_Activity_. In the records below, find the line with "under the License." and the line with "NOTE: This document". Print both exactly, along with every line between them, and no other line.

_Provided information_.
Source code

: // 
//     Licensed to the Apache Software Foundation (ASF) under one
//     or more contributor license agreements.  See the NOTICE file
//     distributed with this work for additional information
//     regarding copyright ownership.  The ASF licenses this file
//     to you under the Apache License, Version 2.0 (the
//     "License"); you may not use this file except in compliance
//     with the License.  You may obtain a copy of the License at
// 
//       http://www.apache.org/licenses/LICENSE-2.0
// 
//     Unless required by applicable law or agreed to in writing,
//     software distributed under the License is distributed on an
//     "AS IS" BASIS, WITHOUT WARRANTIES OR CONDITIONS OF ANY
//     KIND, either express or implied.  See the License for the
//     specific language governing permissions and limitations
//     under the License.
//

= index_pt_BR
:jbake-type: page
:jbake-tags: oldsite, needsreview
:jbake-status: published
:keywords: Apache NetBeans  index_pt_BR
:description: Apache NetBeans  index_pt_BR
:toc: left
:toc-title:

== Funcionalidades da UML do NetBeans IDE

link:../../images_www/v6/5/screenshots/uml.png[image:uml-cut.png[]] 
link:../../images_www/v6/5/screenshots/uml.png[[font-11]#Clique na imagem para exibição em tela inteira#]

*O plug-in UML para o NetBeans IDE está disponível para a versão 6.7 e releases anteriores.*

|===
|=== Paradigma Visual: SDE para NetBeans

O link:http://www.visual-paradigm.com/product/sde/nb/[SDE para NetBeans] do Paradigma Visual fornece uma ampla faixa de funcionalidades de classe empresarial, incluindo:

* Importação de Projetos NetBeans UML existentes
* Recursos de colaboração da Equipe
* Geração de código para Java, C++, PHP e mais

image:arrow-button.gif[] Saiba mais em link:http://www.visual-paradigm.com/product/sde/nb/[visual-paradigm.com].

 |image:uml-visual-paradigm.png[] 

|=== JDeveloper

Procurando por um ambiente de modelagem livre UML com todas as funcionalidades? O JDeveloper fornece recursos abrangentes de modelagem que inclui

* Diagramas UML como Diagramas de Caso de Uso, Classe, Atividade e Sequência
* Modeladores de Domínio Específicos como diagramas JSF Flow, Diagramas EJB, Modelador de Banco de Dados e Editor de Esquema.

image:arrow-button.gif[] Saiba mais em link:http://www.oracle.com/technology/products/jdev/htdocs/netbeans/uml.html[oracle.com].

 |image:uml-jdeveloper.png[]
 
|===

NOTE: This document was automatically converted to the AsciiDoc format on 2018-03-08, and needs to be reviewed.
---
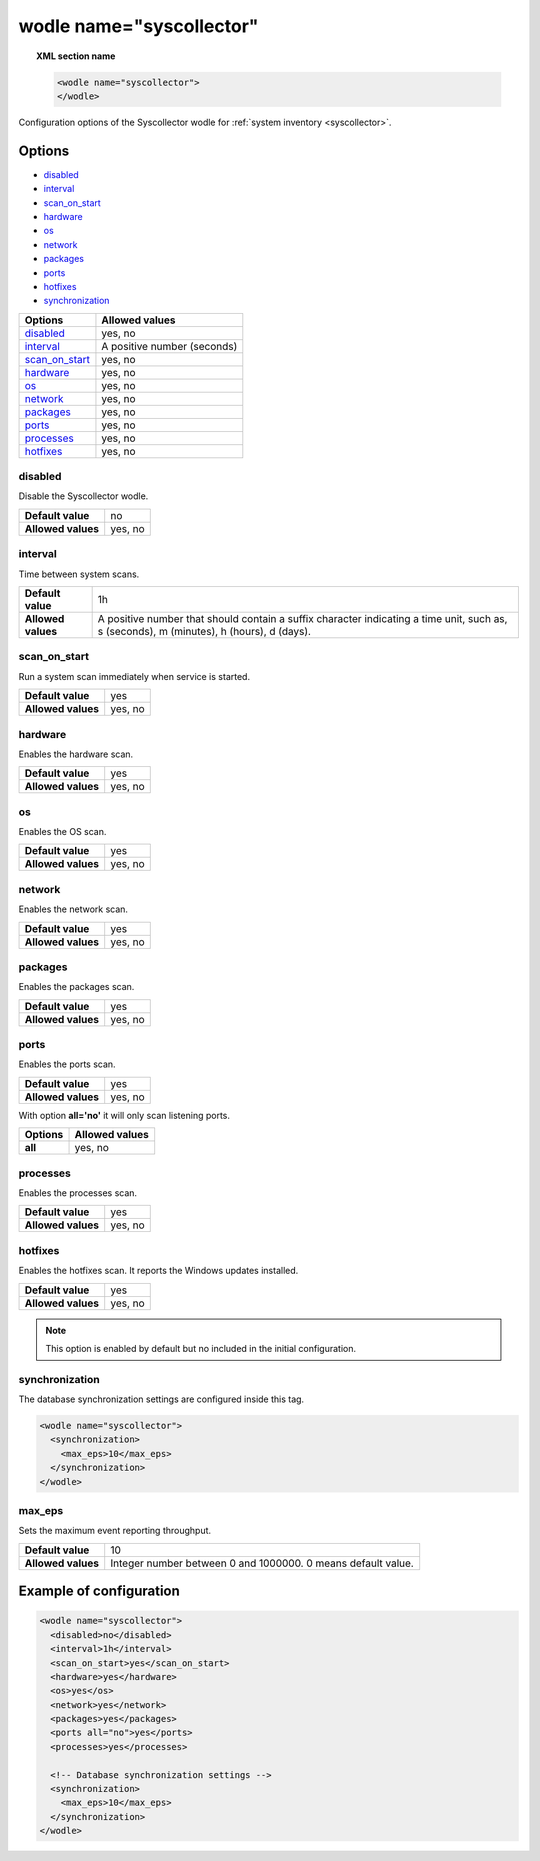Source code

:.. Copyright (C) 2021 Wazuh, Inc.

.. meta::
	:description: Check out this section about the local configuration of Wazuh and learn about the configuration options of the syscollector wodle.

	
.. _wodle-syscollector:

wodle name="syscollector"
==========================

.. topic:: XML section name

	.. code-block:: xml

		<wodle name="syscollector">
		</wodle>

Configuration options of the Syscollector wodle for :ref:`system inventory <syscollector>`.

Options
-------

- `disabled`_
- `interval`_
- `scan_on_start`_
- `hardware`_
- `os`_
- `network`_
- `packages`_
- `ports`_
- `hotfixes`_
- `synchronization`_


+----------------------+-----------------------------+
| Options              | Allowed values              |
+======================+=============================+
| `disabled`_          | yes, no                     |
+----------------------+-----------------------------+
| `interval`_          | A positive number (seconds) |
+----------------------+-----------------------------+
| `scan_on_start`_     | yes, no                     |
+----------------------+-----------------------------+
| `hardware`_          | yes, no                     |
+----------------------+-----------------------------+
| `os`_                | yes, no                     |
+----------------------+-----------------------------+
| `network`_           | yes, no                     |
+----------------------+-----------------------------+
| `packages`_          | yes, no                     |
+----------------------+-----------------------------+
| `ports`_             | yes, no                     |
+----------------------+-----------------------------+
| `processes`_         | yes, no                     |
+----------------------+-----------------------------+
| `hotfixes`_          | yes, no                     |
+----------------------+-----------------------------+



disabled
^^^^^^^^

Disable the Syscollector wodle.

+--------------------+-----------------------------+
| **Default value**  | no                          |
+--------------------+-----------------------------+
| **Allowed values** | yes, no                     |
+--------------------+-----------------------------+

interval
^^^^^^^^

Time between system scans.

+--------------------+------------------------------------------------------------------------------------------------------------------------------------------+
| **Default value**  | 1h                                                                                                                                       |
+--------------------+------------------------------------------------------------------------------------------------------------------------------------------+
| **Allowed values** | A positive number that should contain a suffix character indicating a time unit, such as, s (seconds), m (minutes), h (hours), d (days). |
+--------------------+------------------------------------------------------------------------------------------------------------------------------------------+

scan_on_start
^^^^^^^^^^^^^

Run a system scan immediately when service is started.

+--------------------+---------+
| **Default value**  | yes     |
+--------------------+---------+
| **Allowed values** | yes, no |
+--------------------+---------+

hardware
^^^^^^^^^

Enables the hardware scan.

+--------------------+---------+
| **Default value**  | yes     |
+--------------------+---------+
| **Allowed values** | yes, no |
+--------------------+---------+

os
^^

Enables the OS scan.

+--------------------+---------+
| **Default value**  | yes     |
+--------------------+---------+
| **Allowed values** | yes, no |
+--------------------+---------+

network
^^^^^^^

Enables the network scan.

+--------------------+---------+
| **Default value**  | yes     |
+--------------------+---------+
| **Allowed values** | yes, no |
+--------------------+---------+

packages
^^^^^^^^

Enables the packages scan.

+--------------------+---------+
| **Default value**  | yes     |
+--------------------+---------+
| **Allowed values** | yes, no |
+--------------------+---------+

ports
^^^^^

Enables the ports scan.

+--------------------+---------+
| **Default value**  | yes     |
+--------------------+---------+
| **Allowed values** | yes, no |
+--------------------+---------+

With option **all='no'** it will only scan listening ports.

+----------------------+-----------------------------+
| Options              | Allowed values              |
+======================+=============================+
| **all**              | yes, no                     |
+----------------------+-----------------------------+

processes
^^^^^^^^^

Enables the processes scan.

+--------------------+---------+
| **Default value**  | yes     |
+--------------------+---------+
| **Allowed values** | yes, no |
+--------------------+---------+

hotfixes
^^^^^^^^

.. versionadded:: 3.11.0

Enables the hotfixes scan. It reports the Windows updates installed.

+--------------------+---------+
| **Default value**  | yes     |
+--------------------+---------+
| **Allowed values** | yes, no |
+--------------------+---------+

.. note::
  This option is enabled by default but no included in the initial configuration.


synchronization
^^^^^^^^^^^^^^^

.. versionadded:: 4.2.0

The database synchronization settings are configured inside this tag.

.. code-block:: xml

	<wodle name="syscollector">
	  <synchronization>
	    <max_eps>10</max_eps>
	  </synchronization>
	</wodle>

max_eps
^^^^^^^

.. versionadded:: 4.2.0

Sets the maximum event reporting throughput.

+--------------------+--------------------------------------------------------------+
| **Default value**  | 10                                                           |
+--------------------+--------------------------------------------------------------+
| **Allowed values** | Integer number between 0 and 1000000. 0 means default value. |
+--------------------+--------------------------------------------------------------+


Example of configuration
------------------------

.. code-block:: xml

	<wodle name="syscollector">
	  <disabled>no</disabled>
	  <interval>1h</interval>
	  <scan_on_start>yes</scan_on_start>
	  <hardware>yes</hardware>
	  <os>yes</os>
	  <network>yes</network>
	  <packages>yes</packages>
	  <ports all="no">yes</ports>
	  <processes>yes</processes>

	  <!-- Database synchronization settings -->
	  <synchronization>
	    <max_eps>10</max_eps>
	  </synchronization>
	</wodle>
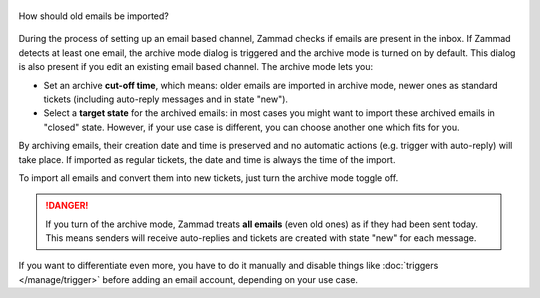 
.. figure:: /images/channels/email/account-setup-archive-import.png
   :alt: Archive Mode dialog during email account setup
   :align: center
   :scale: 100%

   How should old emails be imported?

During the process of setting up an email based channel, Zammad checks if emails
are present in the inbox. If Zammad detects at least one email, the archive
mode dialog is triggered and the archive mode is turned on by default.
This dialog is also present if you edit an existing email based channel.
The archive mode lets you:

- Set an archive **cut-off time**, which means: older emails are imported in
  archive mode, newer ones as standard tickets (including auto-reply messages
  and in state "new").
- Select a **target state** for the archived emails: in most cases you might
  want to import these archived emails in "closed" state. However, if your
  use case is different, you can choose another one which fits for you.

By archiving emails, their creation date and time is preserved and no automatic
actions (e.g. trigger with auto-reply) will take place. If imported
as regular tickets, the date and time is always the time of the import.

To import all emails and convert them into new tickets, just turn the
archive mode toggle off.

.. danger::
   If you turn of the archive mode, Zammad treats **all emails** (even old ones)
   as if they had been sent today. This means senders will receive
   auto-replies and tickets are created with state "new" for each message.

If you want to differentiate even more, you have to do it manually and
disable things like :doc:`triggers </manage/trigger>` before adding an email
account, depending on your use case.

_Your solution_.
//     under the License.
//

= index_pt_BR
:jbake-type: page
:jbake-tags: oldsite, needsreview
:jbake-status: published
:keywords: Apache NetBeans  index_pt_BR
:description: Apache NetBeans  index_pt_BR
:toc: left
:toc-title:

== Funcionalidades da UML do NetBeans IDE

link:../../images_www/v6/5/screenshots/uml.png[image:uml-cut.png[]] 
link:../../images_www/v6/5/screenshots/uml.png[[font-11]#Clique na imagem para exibição em tela inteira#]

*O plug-in UML para o NetBeans IDE está disponível para a versão 6.7 e releases anteriores.*

|===
|=== Paradigma Visual: SDE para NetBeans

O link:http://www.visual-paradigm.com/product/sde/nb/[SDE para NetBeans] do Paradigma Visual fornece uma ampla faixa de funcionalidades de classe empresarial, incluindo:

* Importação de Projetos NetBeans UML existentes
* Recursos de colaboração da Equipe
* Geração de código para Java, C++, PHP e mais

image:arrow-button.gif[] Saiba mais em link:http://www.visual-paradigm.com/product/sde/nb/[visual-paradigm.com].

 |image:uml-visual-paradigm.png[] 

|=== JDeveloper

Procurando por um ambiente de modelagem livre UML com todas as funcionalidades? O JDeveloper fornece recursos abrangentes de modelagem que inclui

* Diagramas UML como Diagramas de Caso de Uso, Classe, Atividade e Sequência
* Modeladores de Domínio Específicos como diagramas JSF Flow, Diagramas EJB, Modelador de Banco de Dados e Editor de Esquema.

image:arrow-button.gif[] Saiba mais em link:http://www.oracle.com/technology/products/jdev/htdocs/netbeans/uml.html[oracle.com].

 |image:uml-jdeveloper.png[]
 
|===

NOTE: This document was automatically converted to the AsciiDoc format on 2018-03-08, and needs to be reviewed.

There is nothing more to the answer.